+++ Text block +++

GTA-bound storm wreaks havoc in U.S.
The weather system that could bring 20 to 30 cm of snow to GTA Tuesday night started in Texas and Oklahoma, where the white stuff started falling Monday evening.
Dallas and parts of central and northern Oklahoma woke up Tuesday to 23 centimetres of snow.
The frigid weather shut down schools and cancelled flights along the storm’s path, including Texas, Oklahoma, St. Louis, Kansas and Chicago.
“There are blizzard warnings from central Oklahoma all the way up to Detroit,” said meteorologist Chris Nuttall for the National Weather Service in Amarillo, Texas.
David Phillips, senior climatologist from Environment Canada said the system travelling northwest still has a long way to go until it hits the city.
“Its power, its punch and potency will be felt on Wednesday,” he said.
On Tuesday, the Kansas and St. Louis areas are expected to receive the brunt of the storm, creeping its way north.
On Monday, icy roads in Kansas were blamed for one traffic fatality and numerous other accidents.
The governor released a statement that public offices would be closed on Tuesday due to the severe weather conditions.
By Wednesday morning, more than 20 cm of snow will land in many parts of the central United States. Winds will reach speeds of more than 50 km/h, accompanied by temperatures of -20 C before as the storm makes its way up to the Great Lakes Tuesday night.
The U.S. National Weather Service issued a blizzard warning and hazardous weather outlook for the Chicago area on Tuesday, but the snow is not expected to begin there until Tuesday night and into Wednesday morning, said Amy Sealy, National Weather Service meteorologist for the Chicago area.
She said they are preparing for the biggest storm since 1967 by closing schools early on Tuesday and cancelling flights.

+++

▶ _Tasks_
A - Please summarize the storm report in two sentences.
B - According to the storm report, how much snow did Dallas and parts of central and northern Oklahoma wake up to on Tuesday?
The material after this point is not needed.

+++ Data extract +++

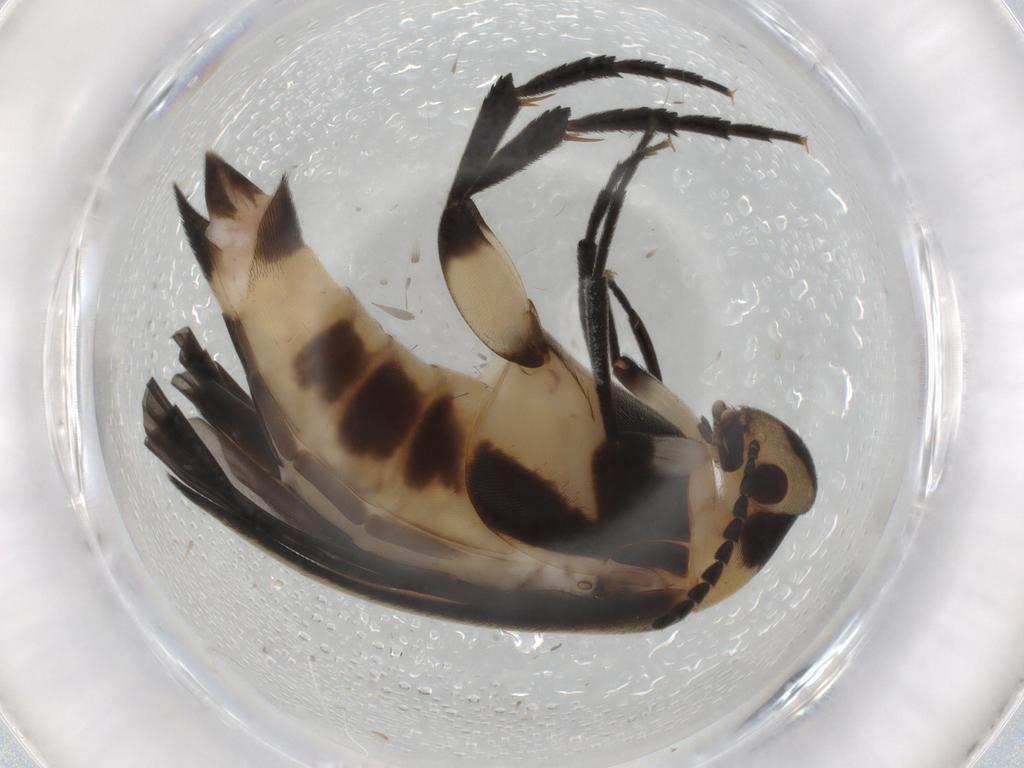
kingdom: Animalia
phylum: Arthropoda
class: Insecta
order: Coleoptera
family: Mordellidae
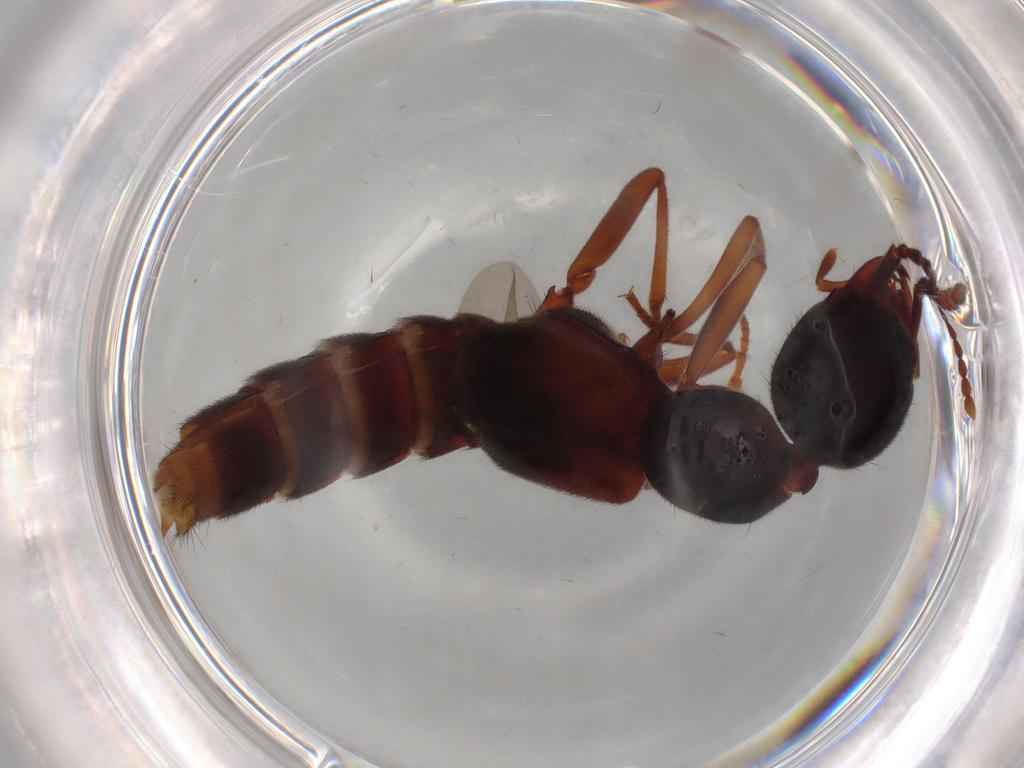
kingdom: Animalia
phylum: Arthropoda
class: Insecta
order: Coleoptera
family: Staphylinidae
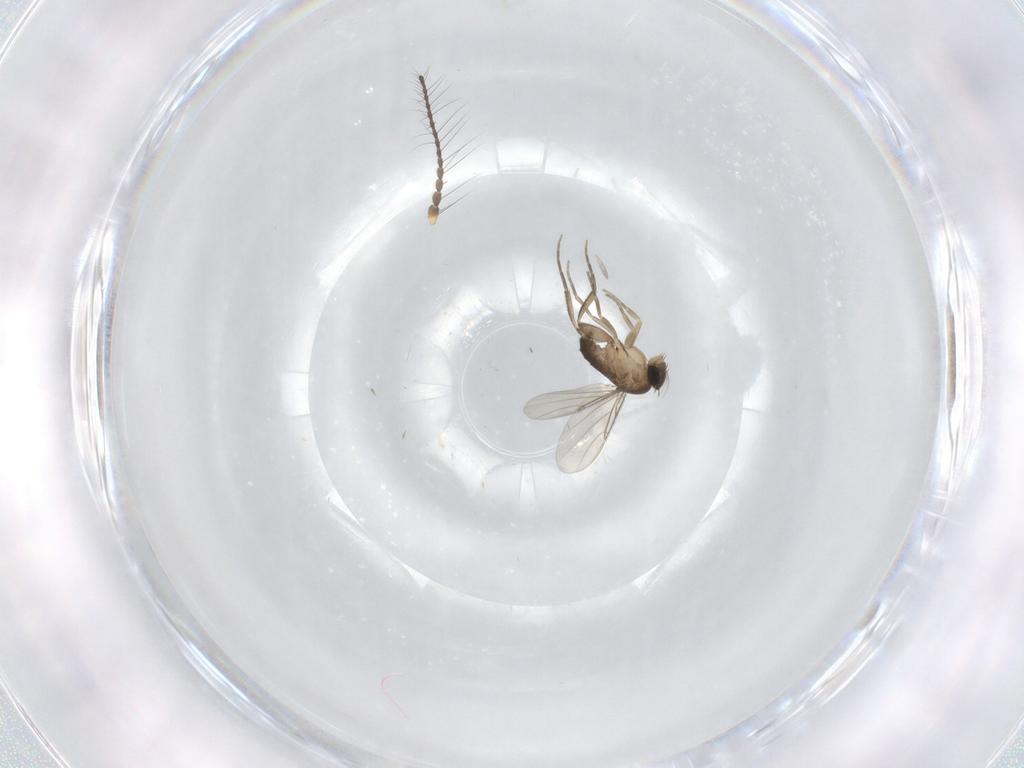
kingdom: Animalia
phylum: Arthropoda
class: Insecta
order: Diptera
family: Phoridae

+++

▶ _Answers to the exercises_
A - A weather system that could bring 20 to 30 cm of snow to the GTA began in Texas and Oklahoma, shutting down schools and cancelling flights along its path. Blizzard warnings stretched from central Oklahoma to Detroit, and the Chicago area prepared for its biggest storm since 1967.

B - 23 centimeters